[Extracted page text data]
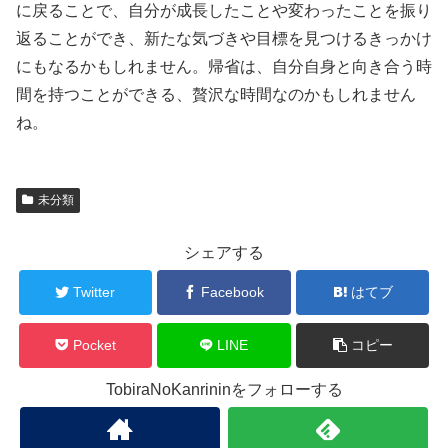
に戻ることで、自分が成長したことや変わったことを振り
返ることができ、新たな気づきや目標を見つけるきっかけ
にもなるかもしれません。帰省は、自分自身と向き合う時
間を持つことができる、贅沢な時間なのかもしれません
ね。
未分類
シェアする
Twitter
Facebook
はてブ
Pocket
LINE
コピー
TobiraNoKanrininをフォローする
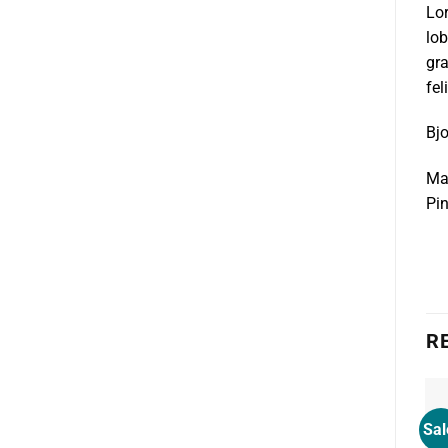
Lor
lob
gra
fel
Bj
Mar
Pin
R
Sal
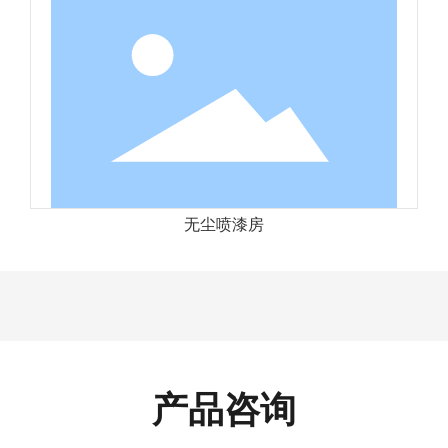
无尘喷漆房
产品咨询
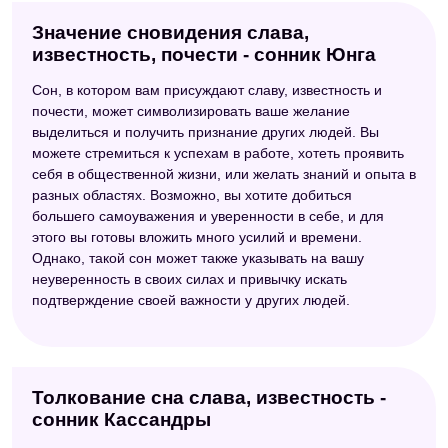
Значение сновидения слава,
известность, почести - сонник Юнга
Сон, в котором вам присуждают славу, известность и
почести, может символизировать ваше желание
выделиться и получить признание других людей. Вы
можете стремиться к успехам в работе, хотеть проявить
себя в общественной жизни, или желать знаний и опыта в
разных областях. Возможно, вы хотите добиться
большего самоуважения и уверенности в себе, и для
этого вы готовы вложить много усилий и времени.
Однако, такой сон может также указывать на вашу
неуверенность в своих силах и привычку искать
подтверждение своей важности у других людей.
Толкование сна слава, известность -
сонник Кассандры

## [Requirement]
Above are the entries; copy out every line among them that contains the word "известность".

## [Solution below]
известность, почести - сонник Юнга
Сон, в котором вам присуждают славу, известность и
Толкование сна слава, известность -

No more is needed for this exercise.